In total, over 627,000 people globally – mostly babies in the poorer parts of Africa – died from malaria last year compared to 558,000 in 2019, according to the WHO in its annual malaria report.
The number eclipses the 224,000 people reportedly dead from Covid in Africa since the pandemic began, Reuters reported.
Roughly two-thirds of the additional malaria deaths last year were due to Covid restrictions disrupting prevention, diagnosis, and treatment of malaria, the WHO noted.
However, Sub-Saharan Africa did not see the doubling of malaria deaths in 2020 that the WHO warned was a possibility.
Instead, the number of deaths in the region rose by 12 percent compared with 2019.
“Thanks to urgent and strenuous efforts we can claim that the world has succeeded in averting the worst-case scenario of malaria deaths,” said Pedro Alonso, director of the WHO’s global malaria program.

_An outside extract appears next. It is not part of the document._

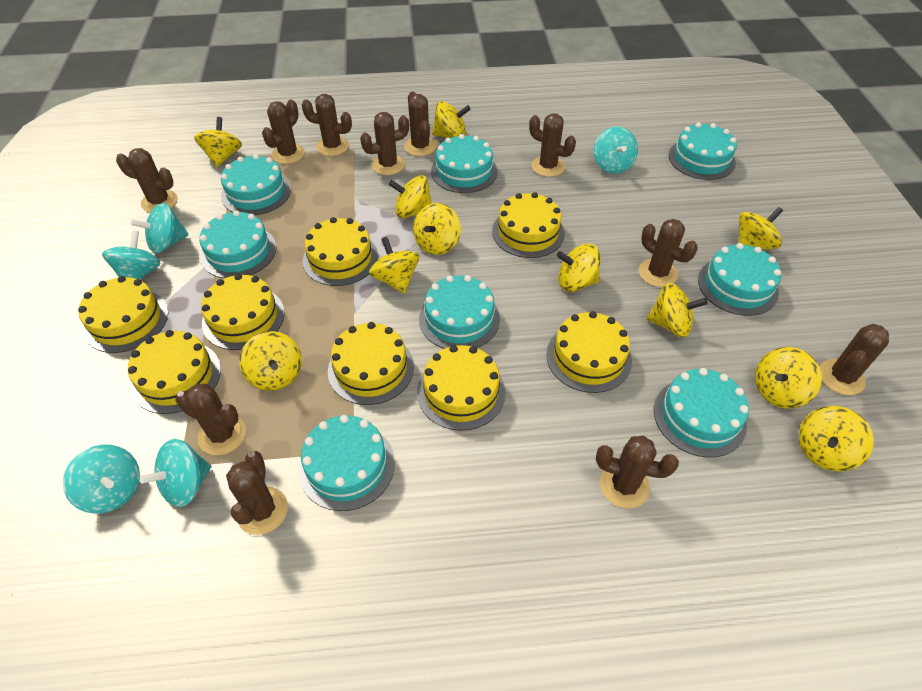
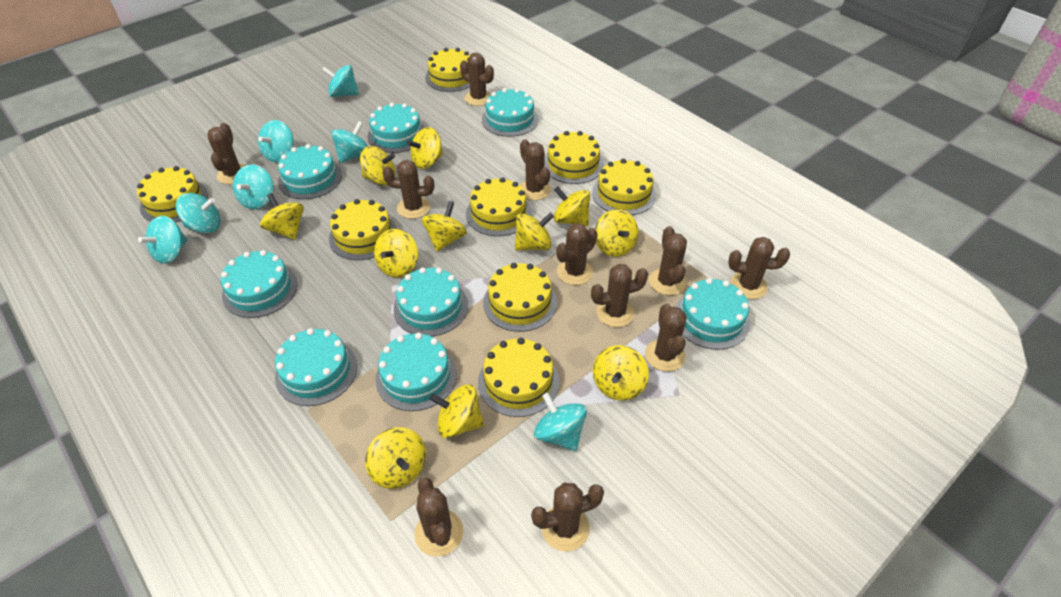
turquoise spinning top: [63,445,140,514] [102,230,161,279] [131,203,189,254] [140,439,211,507] [594,127,638,174] = 5 -> [138,216,188,264] [176,193,221,233] [233,164,274,209] [258,120,294,162] [322,65,359,97] [331,121,368,163] [534,393,587,451] = 7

Experts hope that the fight against the mosquito-borne infectious disease will gain ground following the WHO’s recommendation in October that the Mosquirix vaccine should be widely given to children in Africa.
“We can accelerate transformative actions and end malaria within a generation,” said Abdourahmane Diallo, chief executive of the RBM Partnership to End Malaria advocacy group, Reuters reported.
He cited “increased funding, access to life-saving tools, and robust innovation” as ways to stay ahead of the “evolving mosquito and parasite.”